(YOUR INSTRUCTIONS):
Set down the following items line for line, keeping every value unchanged, but leave the pictures out of your answer.

(Stored entries)
— START —
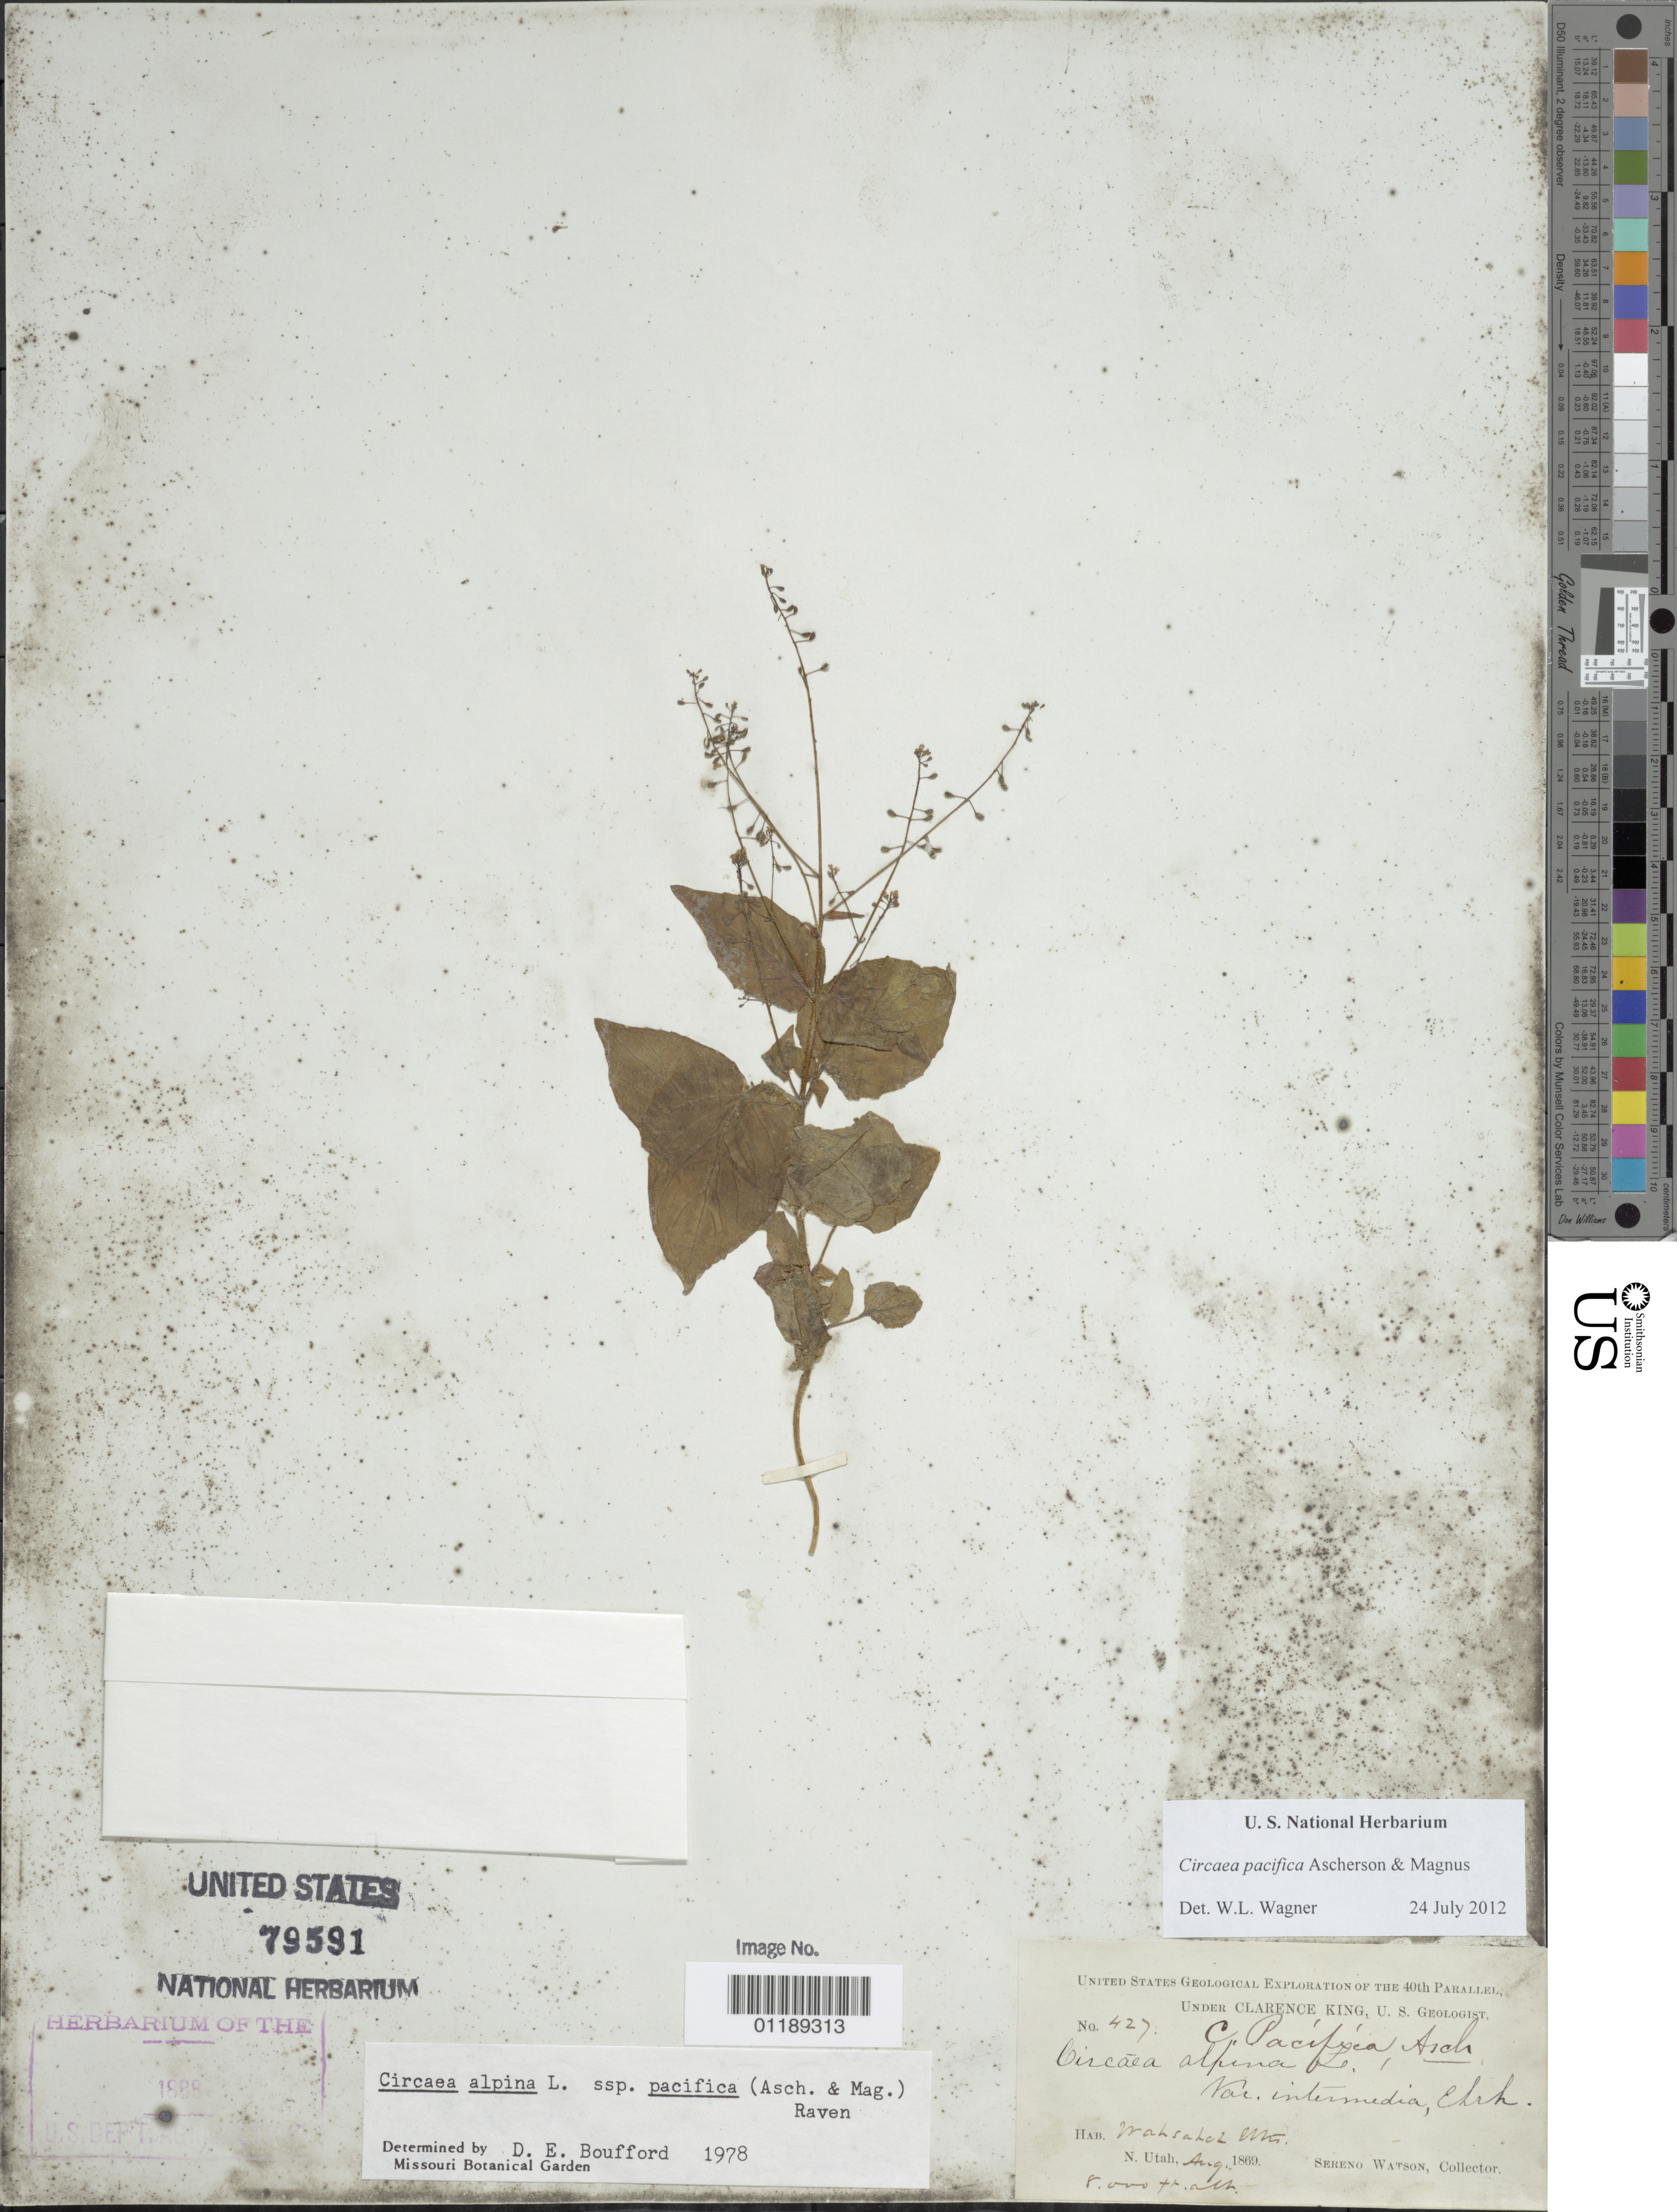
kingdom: Plantae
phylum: Tracheophyta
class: Magnoliopsida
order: Myrtales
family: Onagraceae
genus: Circaea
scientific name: Circaea pacifica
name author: Asch. & Magnus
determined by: Wagner, W. L., (BOT), Smithsonian Institution - National Museum of Natural History (UNITED STATES)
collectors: S. Watson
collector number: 427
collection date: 1869-08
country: United States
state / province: Utah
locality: Wasatch Mts., N. Utah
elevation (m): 2438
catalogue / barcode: US 79591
— END —
(OUTPUT FOR THIS TASK):
kingdom: Plantae
phylum: Tracheophyta
class: Magnoliopsida
order: Myrtales
family: Onagraceae
genus: Circaea
scientific name: Circaea pacifica
name author: Asch. & Magnus
determined by: Wagner, W. L., (BOT), Smithsonian Institution - National Museum of Natural History (UNITED STATES)
collectors: S. Watson
collector number: 427
collection date: 1869-08
country: United States
state / province: Utah
locality: Wasatch Mts., N. Utah
elevation (m): 2438
catalogue / barcode: US 79591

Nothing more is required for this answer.